Katie Couric’s program today is shamefully featuring something called the “HPV Vaccine Controversy.” I use scare quotes because there is no controversy. The HPV Vaccine is a safe way to prevent women from dying of cervical cancer. Full stop.
Still, here is the teaser for today’s show:
The HPV vaccine is considered a life-saving cancer preventer … but is it a potentially deadly dose for girls? Meet a mom who claims her daughter died after getting the HPV vaccine, and hear all sides of the HPV vaccine controversy.
“All sides?” Please. There are cranks like Michelle Bachmann on one side and scientists, doctors, and peer reviewed medical journals on the other side.

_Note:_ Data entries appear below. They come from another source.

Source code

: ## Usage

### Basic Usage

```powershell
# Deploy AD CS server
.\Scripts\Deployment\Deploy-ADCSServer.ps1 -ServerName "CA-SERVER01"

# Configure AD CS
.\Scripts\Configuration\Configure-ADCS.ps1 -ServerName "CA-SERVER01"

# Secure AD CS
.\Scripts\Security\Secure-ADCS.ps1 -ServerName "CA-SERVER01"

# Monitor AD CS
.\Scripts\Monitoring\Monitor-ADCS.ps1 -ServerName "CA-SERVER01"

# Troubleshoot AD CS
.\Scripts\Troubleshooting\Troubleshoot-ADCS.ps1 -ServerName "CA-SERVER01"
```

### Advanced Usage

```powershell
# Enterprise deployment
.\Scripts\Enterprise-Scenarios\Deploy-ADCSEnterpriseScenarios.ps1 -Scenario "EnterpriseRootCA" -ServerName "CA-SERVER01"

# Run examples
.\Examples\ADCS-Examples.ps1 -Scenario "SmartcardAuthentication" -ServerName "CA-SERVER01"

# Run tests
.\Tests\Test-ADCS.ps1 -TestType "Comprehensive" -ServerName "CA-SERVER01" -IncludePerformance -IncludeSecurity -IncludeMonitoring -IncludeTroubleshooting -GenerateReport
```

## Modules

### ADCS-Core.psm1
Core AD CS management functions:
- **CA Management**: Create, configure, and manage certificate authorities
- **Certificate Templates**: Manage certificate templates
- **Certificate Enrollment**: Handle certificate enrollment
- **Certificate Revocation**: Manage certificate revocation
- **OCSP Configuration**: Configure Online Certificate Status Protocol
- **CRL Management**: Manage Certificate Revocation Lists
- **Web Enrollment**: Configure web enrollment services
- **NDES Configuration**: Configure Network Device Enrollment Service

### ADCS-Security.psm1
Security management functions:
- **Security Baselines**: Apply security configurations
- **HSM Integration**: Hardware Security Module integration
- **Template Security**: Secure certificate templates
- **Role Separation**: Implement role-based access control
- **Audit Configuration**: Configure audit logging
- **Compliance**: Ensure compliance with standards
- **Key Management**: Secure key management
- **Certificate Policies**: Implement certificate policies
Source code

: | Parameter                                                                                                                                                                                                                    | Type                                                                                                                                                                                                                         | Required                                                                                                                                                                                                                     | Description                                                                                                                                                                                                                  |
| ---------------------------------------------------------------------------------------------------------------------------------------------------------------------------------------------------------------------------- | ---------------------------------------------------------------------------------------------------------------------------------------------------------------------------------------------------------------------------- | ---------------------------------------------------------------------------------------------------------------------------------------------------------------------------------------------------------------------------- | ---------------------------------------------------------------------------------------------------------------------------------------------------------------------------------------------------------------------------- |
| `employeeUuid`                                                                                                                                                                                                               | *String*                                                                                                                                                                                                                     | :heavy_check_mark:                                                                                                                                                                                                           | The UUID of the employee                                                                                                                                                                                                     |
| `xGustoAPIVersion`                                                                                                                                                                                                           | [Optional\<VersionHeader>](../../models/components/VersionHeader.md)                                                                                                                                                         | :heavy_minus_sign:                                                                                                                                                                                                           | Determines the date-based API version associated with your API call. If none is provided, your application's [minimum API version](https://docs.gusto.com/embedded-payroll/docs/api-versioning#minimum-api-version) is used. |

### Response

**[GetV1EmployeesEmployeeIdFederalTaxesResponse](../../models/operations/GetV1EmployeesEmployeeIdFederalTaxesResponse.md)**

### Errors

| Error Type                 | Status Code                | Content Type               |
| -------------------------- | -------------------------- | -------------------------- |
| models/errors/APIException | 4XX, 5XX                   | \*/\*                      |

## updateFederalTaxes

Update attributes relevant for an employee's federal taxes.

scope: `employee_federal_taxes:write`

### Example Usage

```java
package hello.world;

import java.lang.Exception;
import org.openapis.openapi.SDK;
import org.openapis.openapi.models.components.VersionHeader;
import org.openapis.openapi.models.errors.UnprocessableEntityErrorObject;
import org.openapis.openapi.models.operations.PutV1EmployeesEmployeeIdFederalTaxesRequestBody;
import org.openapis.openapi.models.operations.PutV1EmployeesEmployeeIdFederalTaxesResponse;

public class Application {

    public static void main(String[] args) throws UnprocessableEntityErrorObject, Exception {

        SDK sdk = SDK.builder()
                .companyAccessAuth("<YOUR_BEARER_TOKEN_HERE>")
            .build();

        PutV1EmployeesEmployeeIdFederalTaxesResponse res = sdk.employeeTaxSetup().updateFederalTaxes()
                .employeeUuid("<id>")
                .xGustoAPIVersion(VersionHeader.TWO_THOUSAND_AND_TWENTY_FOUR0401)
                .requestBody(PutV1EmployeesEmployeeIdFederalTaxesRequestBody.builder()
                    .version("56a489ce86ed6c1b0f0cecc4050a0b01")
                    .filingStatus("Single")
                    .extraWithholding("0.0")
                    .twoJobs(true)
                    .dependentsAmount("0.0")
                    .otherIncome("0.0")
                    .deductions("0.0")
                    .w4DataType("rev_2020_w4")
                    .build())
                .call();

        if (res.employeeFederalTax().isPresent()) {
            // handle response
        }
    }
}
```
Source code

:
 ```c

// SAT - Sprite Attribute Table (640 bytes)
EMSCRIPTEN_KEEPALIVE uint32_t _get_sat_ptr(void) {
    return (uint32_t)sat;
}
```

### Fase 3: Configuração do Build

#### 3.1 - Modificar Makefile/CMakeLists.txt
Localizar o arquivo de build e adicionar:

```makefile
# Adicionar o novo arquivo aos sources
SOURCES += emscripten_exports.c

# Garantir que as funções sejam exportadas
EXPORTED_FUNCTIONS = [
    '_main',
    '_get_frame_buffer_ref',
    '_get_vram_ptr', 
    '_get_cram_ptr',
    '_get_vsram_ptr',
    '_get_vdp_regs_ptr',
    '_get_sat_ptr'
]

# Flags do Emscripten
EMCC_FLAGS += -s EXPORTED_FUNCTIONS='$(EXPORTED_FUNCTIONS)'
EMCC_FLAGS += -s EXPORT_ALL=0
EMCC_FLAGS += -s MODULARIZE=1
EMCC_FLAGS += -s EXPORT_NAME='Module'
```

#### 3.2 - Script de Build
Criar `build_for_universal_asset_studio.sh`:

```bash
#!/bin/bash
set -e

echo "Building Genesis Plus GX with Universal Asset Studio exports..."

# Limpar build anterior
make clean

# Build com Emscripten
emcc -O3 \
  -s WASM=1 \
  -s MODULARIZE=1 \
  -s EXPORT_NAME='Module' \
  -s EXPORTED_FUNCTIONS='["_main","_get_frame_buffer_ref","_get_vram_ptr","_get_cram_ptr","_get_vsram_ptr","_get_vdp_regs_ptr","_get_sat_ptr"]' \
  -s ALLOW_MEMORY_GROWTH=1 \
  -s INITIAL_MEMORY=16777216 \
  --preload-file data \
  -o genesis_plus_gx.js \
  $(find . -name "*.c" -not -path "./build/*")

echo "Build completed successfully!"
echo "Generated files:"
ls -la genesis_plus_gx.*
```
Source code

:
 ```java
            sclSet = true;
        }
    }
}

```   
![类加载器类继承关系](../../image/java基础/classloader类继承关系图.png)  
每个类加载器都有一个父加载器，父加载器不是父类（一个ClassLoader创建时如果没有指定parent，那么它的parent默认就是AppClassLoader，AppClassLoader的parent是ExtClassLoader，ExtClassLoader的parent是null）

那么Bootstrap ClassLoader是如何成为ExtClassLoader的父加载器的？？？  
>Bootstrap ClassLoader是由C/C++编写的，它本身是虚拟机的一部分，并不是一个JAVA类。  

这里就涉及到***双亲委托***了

Here’s what we know about cervical cancer:
-According to the World Health Organization, HPV linked cervical cancer afflicts 529,000 women. 275,000 women die each year from cervical cancer. More than 85% of these deaths are in the developing world.
–Via Seth Mnookin at PLoS: Here in the USA, 25,000 new cancers attributable to HPV occur in the United States each year. Almost 12,000 of these cases are cervical cancer in females; another 6,000 are oropharyngeal [throat] cancers in men.
–According to the CDC, about 4,000 American women died from cervical cancer in 2010, the last year for which data is available.
Here’s what we know about the HPV Vaccine (via the invaluable Seth Mnookin, who alerted me to this story).
-More than 100 million doses of the vaccine have been given since it was approved in 2006.
-A study published in the British Medical Journal in October evaluated 997,000 girls, 296,000 of whom had received at least one dose of the HPV vaccine. More than 150,000 of those girls received all three doses. The results? Absolutely no link to short- or long-term health problems. As Lisen Arnheim-Dahlström, the lead researcher on the study, told Reuters Health, “There were not really any concerns before our study and no new ones after.”
Here’s what we don’t know:
-How many parents will watch Couric’s program today and think twice about getting their daughter vaccinated? What percentage of those daughters might develop cervical cancer?